Kultur : High Noon

Bodo Mrozek

hört Balladen aus dem Westen Eines der erstaunlichsten Revivals feiert derzeit die Countrymusik. In dem Film „Almost Heaven“ singt Heike Makatsch John-Denver-Songs, bei Wim Wenders trägt man Cowboyhüte und der Comedystar Oli Dittrich übt sich in Berlin in Kuhhirtengesängen. Wann die Mode angefangen hat, ist schwer zu sagen. Madonna trug vor Jahren einen Stetson, in Berlin aber entwickelte sich die Cowboyszene eher im Untergrund.
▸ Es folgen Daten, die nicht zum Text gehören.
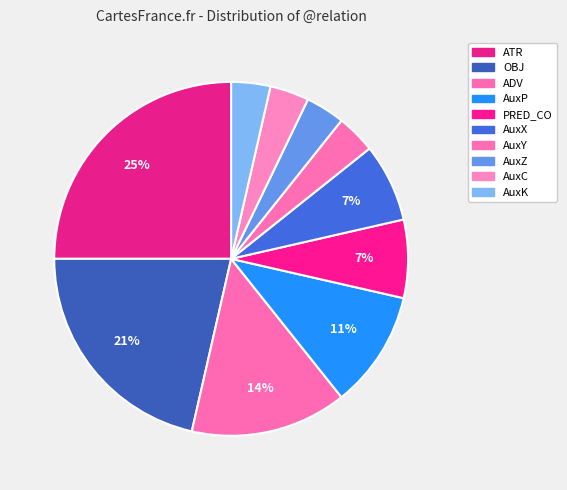

How many segments does this pie chart have?

10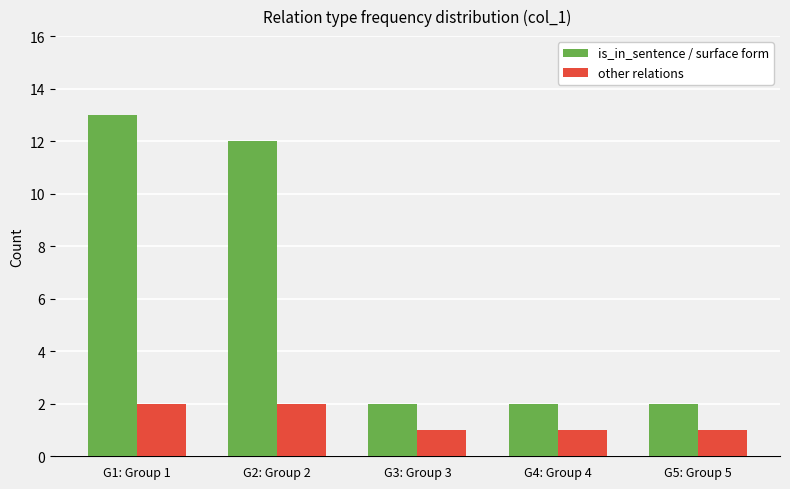

Between G2: Group 2 and G3: Group 3, which series saw the biggest shift?

is_in_sentence / surface form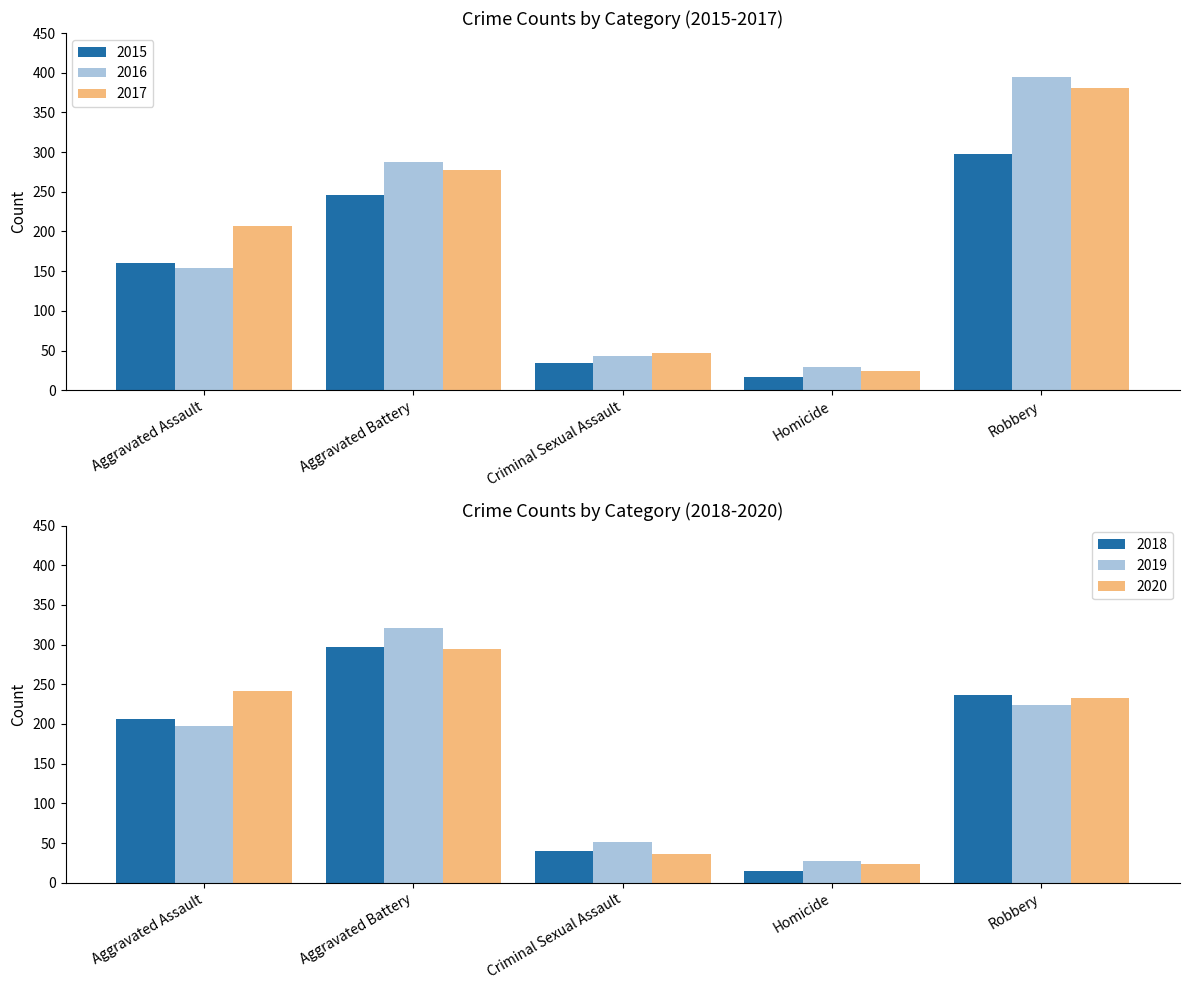

What is the sum of all 2019 values?

820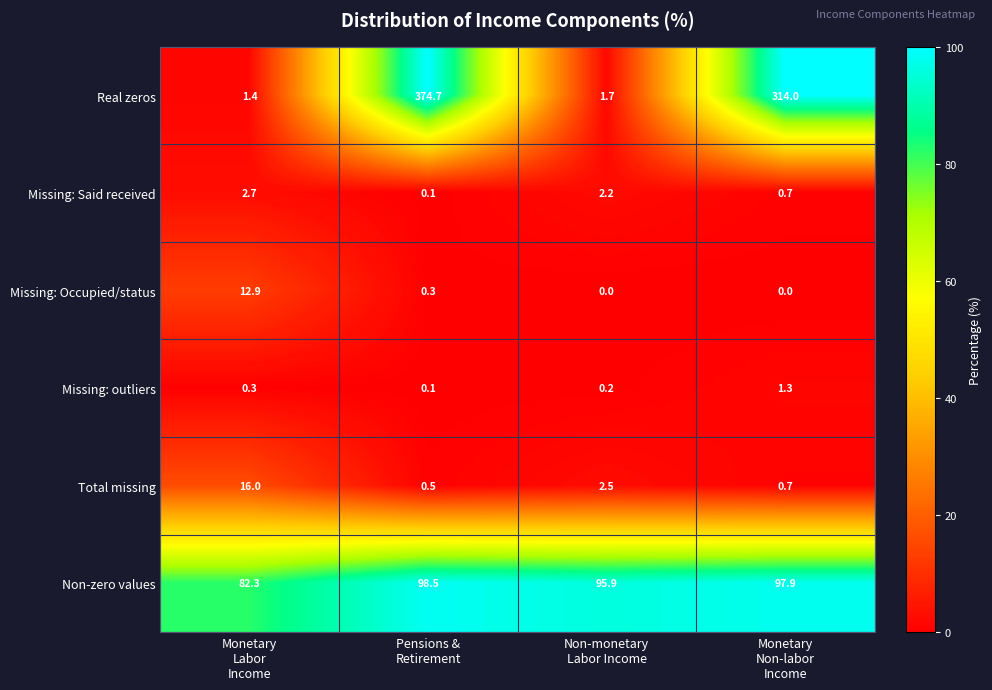

Which series changed the most between Pensions &
Retirement and Non-monetary
Labor Income?

Real zeros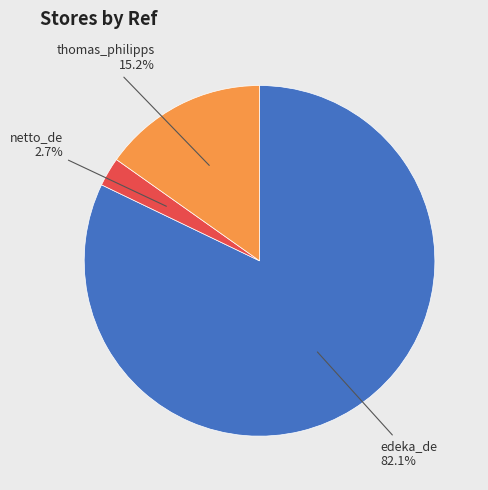

Does any single category account for the majority?

Yes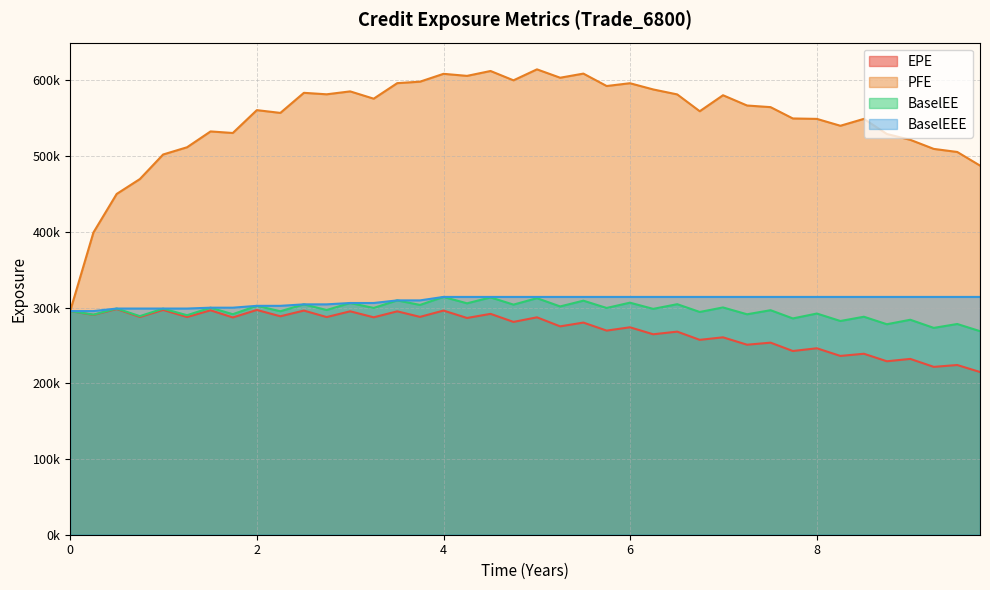

What is the minimum value shown in the chart?

214926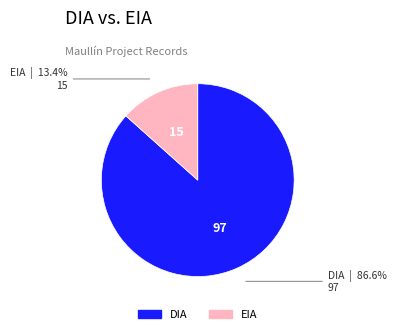

How much of the chart is everything except DIA?

13.4%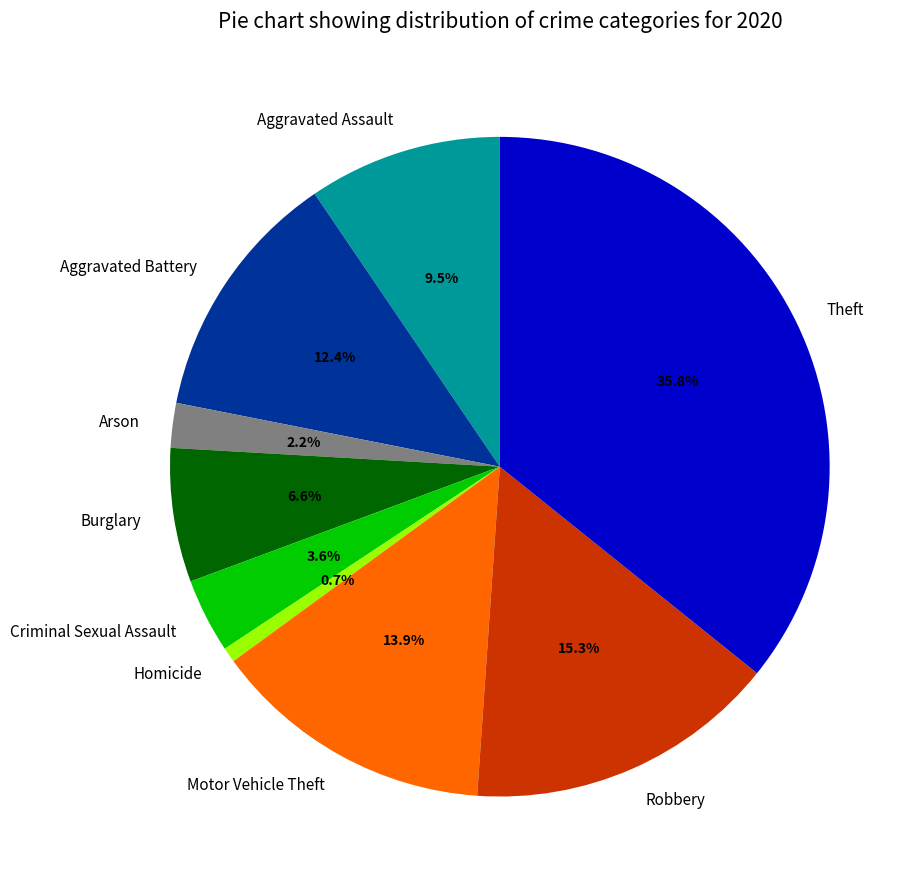

Does Robbery account for over 50% of the chart?

No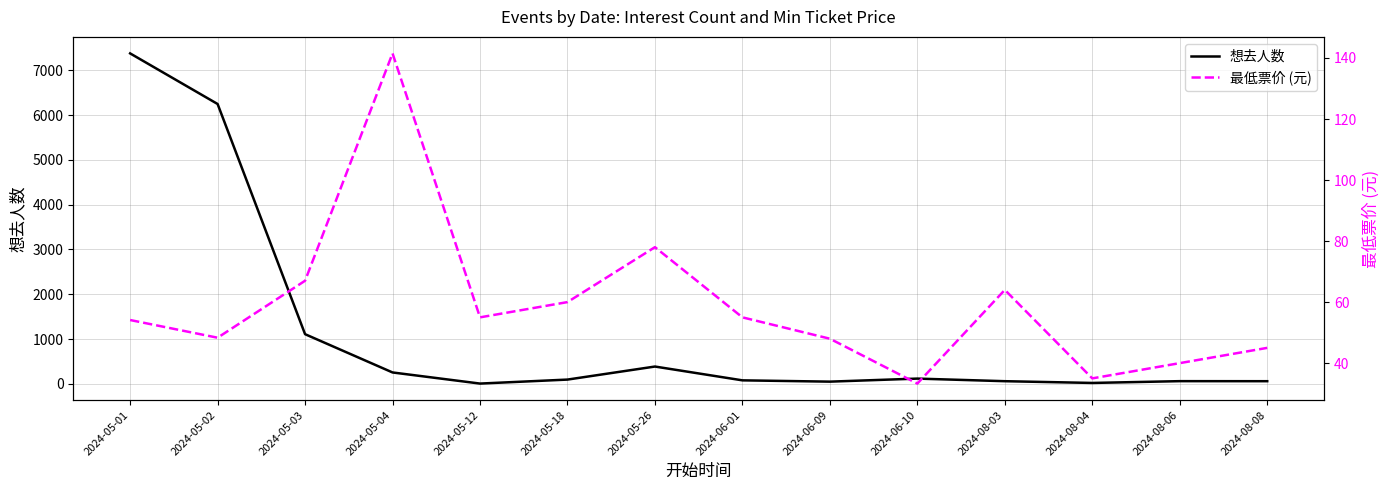

What is the sum of all 最低票价 (元) values?

824.3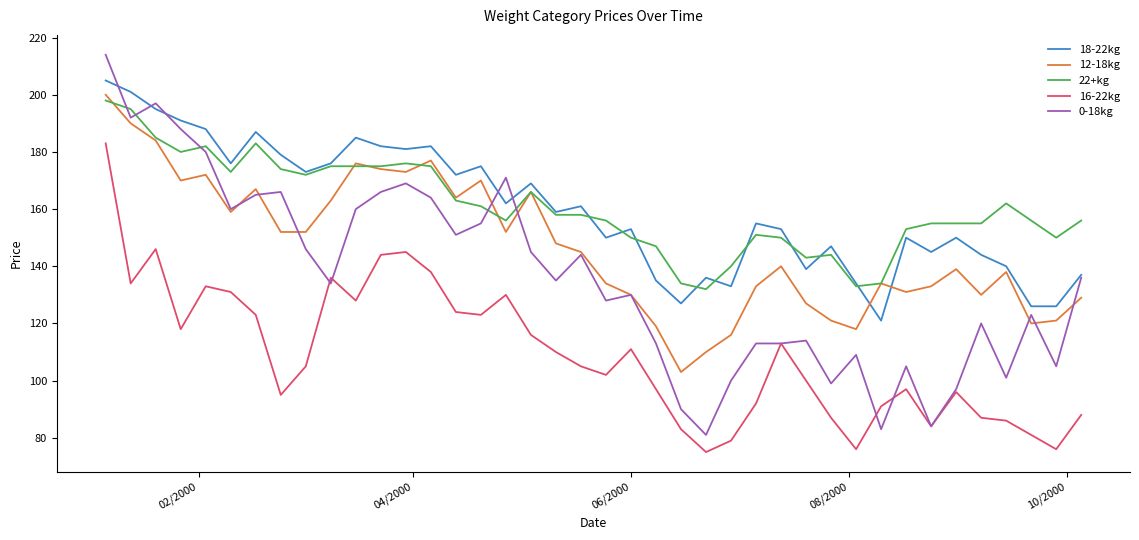

Which series has the widest spread of values?

0-18kg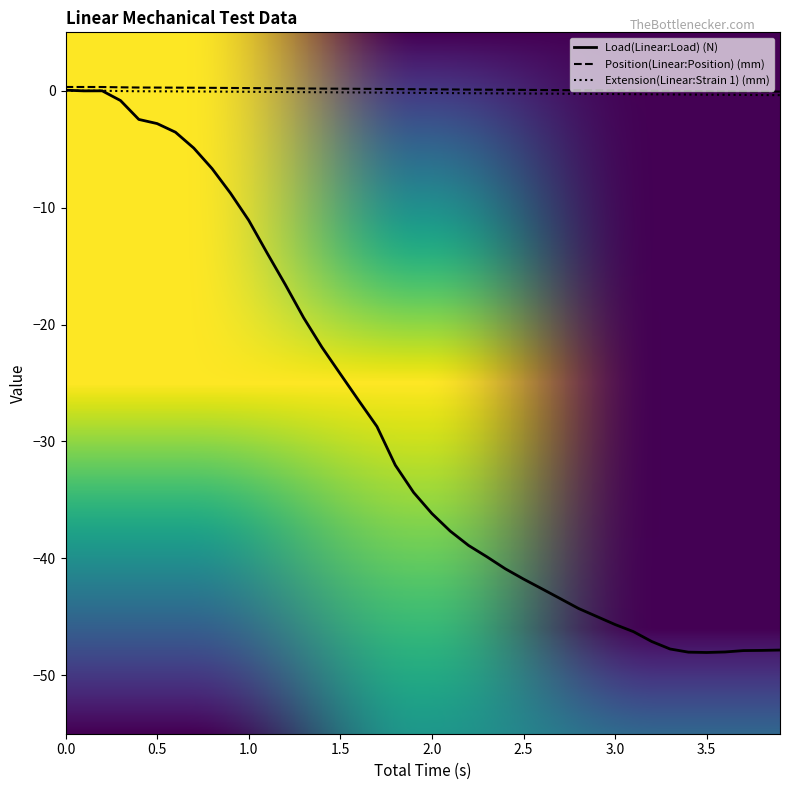

Which series has the largest range (max minus min)?

Load(Linear:Load) (N)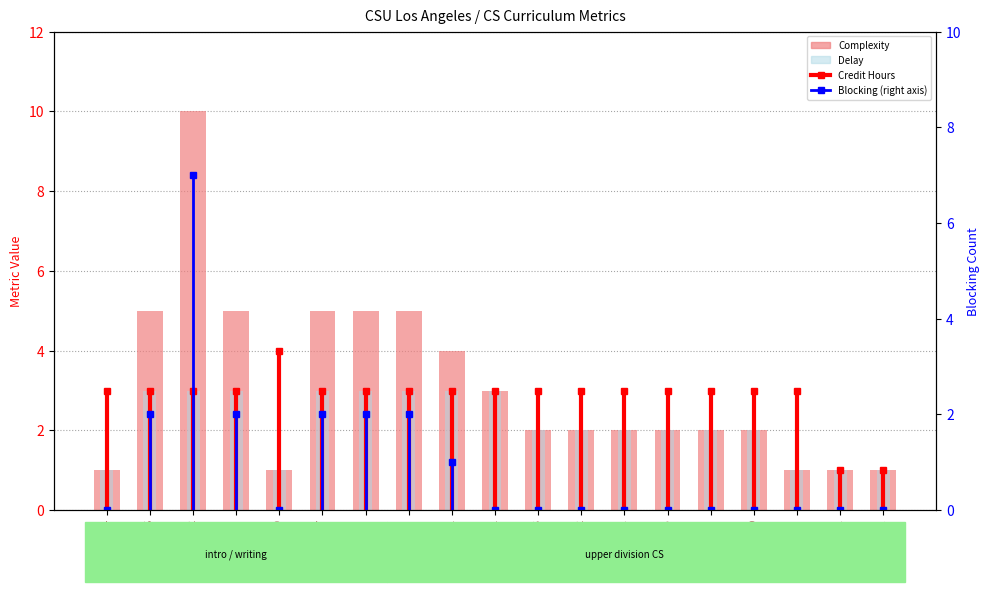

What is the minimum value for Complexity?

1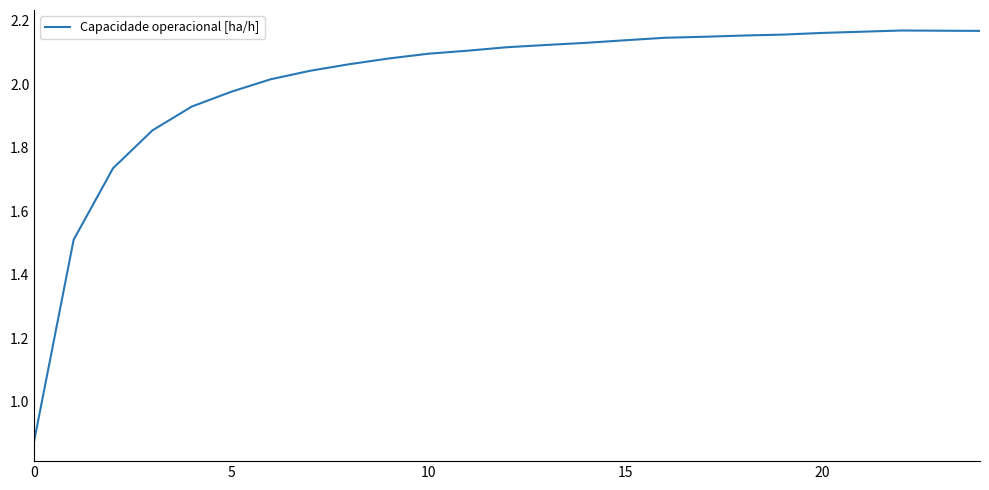

What is the difference between the maximum and minimum values?

1.3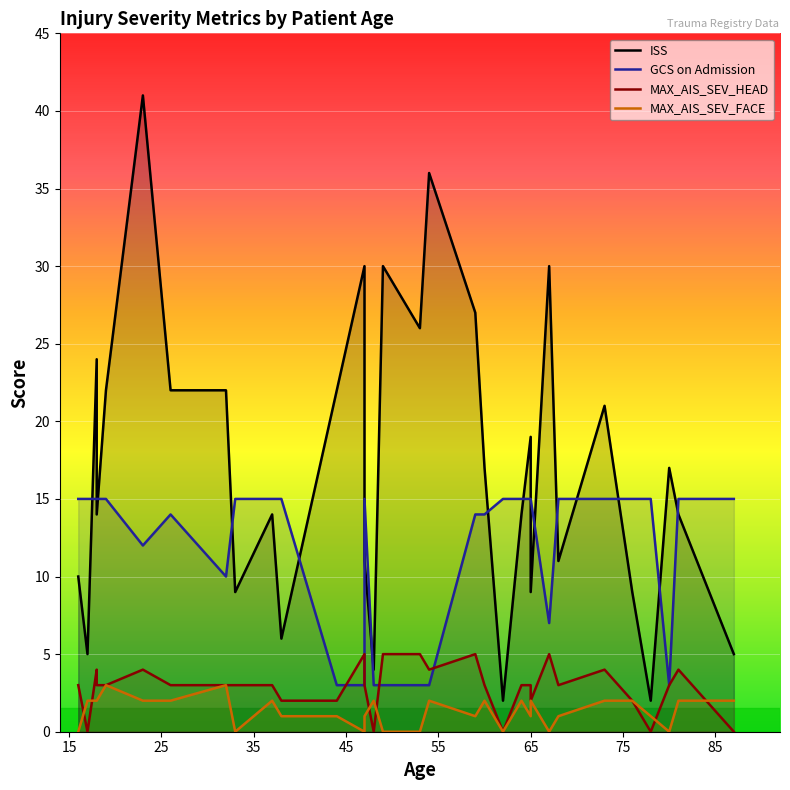

True or false: ISS and MAX_AIS_SEV_HEAD cross at least once.

False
Stilbildend war ein selbsterklärter Cowboy Club, der in einer alten Kugellagermanufaktur neben dem Pfefferberg residierte, aber wenig Wert auf Publicity legte: Eintritt nur für Mitglieder. Dieses Prinzip galt auch traditionell im White Trash Fast Food, der „Billigküche für Rockheimer“ an der Torstraße. Seit Juli war die Erlebnisgastronomie obdachlos, nun hat sie ein neues Domizil im wilden Friedrichshain gefunden. Direkt neben der Bar 25 an der Holzmarktstraße 25 entstand eine stilechte Westernstadt mit Saloon und imitierter Kirche, DJs verkaufen Schallplatten, Irokesen bieten selbstgemachte Amulette.

Auf einer kleinen Bühne covern Countrybands wie die Cry Babies Hillbilly-Klassiker, sogar der aus Lucky-Luke-Comics bekannte Sargtischler wurde nicht vergessen: In einer Ecke spielt ein betagter Orgelspieler Requiems. Jeden Freitag legt DJ Lobotommi Balladen aus dem Mittelwesten auf. Weil Großstadtcowboys nach ihren langen Ritten durch die Berliner Weidegründe spät aufstehen, öffnet der Flohmarkt erst nachmittags und schließt erst um Mitternacht. Es braucht nicht viele Whiskeys, um sich wie in einem Western zu fühlen. Ab und zu tuckert der Blue Train der Eisenbahn vorbei. Er fährt nach Westen, wo das Land weit und tief ist. Nach Braunschweig.